Gleichzeitig befürwortet Dannecker ein Beispiel gebendes Vorangehen der öffentlichen Hand. „Wenn Kommunen, Länder und Bund ihre Liegenschaften verstärkt unter dem Aspekt der Erhaltung und Sanierung betrachten würden, wäre dies bestimmt ein starkes Zeichen in den privaten Sektor. Wir müssen weg von rein privatwirtschaftlicher Profitoptimierung hin zu einer Betrachtungsweise, die dem Gemeinwohl mehr Rechnung trägt. Und dazu würde auch gehören, dass Bauämter künftig für den Abriss von Gebäuden ihre Genehmigung erteilen müssten. Dann sollten die Zuständigen durchaus auch Nein sagen können. Dies erfordert allerdings Mut.“

"Ziel sollte es sein," so Dannecker, "strengere gesetzliche Regelungen einzuführen, um das vorhandene Gebäude-Kapital besser zu schützen. Solch ein Schutz würde nicht nur helfen, unnötigen Ausstoß von Treibhausgasen zu vermeiden. Er wäre auch ein wichtiger Schritt in Richtung einer Kreislaufwirtschaft durch eine verstärkte Wiederverwendung von Baumaterialien. Schließlich würde er auch dem sozialen Miteinander unserer Gesellschaft guttun und weitere Verdichtungen und Gentrifizierungen vermeiden helfen."

Rechtsgutachten der DUH bestätigt Möglichkeit für Abrissmoratorium

Auch die Deutsche Umwelthilfe (DUH) fordert seit Längerem ein Ende der bisherigen Praxis und einen Fokus auf das "Bauen im Bestand". Sie plädiert für eine stärkere Betrachtung von Gebäuden und Baumaterialien, von der Herstellung über Errichtung und Nutzung bis zur Entsorgung, um alle CO2-Einsparpotenziale des Bau- und Gebäudesektors ausschöpfen zu können. Laut einem von der DUH in Auftrag gegebenen Rechtsgutachten hätte die Bundesregierung durchaus eine Handhabe, die "eklatante klimapolitische Lücke im Baurecht" zu schließen. Danach begünstigt die aktuelle Rechtslage den Abriss von Gebäuden statt einer Sanierung. "Das Gutachten bestätigt, dass eine Genehmigungspflicht für den Abbruch von Gebäuden umsetzbar ist und zeigt eine Möglichkeit auf, wie diese in den Musterbauordnungen und den Landesbauordnungen verankert werden kann", so der Verband.
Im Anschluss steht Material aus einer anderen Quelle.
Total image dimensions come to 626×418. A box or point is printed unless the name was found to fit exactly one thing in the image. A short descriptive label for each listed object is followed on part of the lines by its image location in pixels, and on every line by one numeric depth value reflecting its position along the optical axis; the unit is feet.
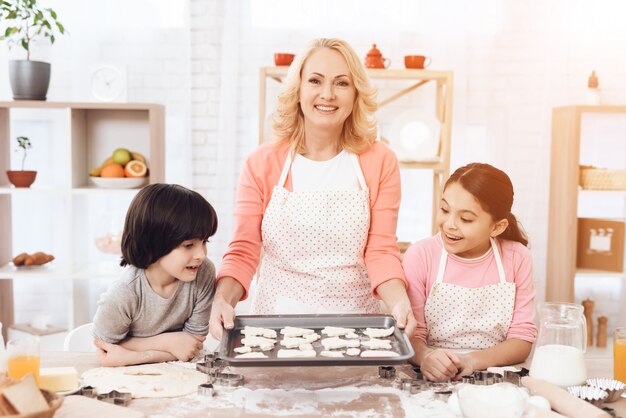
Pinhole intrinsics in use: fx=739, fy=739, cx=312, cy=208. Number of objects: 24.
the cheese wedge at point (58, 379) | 5.83
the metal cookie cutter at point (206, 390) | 5.88
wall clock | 13.79
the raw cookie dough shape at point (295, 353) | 5.98
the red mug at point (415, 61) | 13.70
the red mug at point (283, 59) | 13.55
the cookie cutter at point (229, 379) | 6.09
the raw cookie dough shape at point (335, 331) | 6.67
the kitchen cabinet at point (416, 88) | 13.57
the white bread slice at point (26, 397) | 4.71
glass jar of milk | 6.04
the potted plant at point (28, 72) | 12.57
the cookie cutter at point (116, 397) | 5.72
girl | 7.61
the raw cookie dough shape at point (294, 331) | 6.66
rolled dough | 5.95
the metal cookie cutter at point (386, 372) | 6.33
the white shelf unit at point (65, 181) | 13.21
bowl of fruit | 13.19
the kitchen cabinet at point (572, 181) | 14.20
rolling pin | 5.21
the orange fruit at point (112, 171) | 13.17
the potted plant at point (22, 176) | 13.23
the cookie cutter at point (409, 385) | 6.03
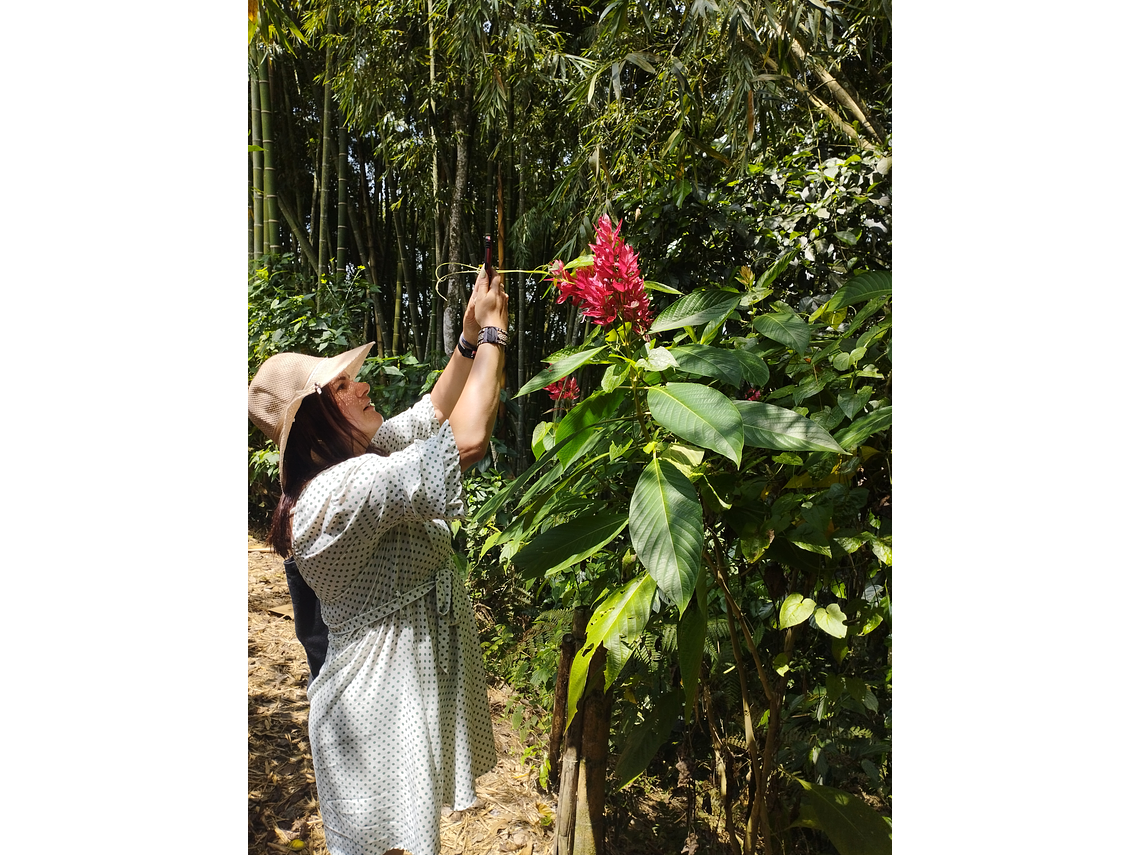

Zudem sei es möglich, eine Abrissgenehmigung an eine Analyse der Umwelt- und Klimawirkungen zu knüpfen, in der per Ökobilanz Abriss und Neubau mit den Optionen Sanierung oder Umbau verglichen werden. Die Bundesländer könnten mit der Verankerung einer solchen Genehmigung in den Landesbauordnungen einen unmittelbaren Beitrag zu Klima- und Ressourcenschutz leisten, meint man bei der DUH. "Das Rechtsgutachten stärkt uns darin, dass ein Ende des Abrisswahnsinns möglich und notwendig ist", sagte DUH-Bundesgeschäftsführerin Barbara Metz. Angesichts der enormen Belastung von Ressourcen und Klima sowie dem hohen Bedarf an bezahlbarem Wohnraum sei es abstrus, dass die Bauministerien der Länder Gebäudeabrisse nicht an ökologische Kriterien koppelten. Rechtsanwalt Remo Klinger, Hauptautor des Gutachtens, argumentierte, die große Dringlichkeit, CO2-Emissionen zu senken, entkräfte die Bedenken eines zu starken Eingriffs in die Eigentumsrechte durch die vorgeschlagene Genehmigungspflicht.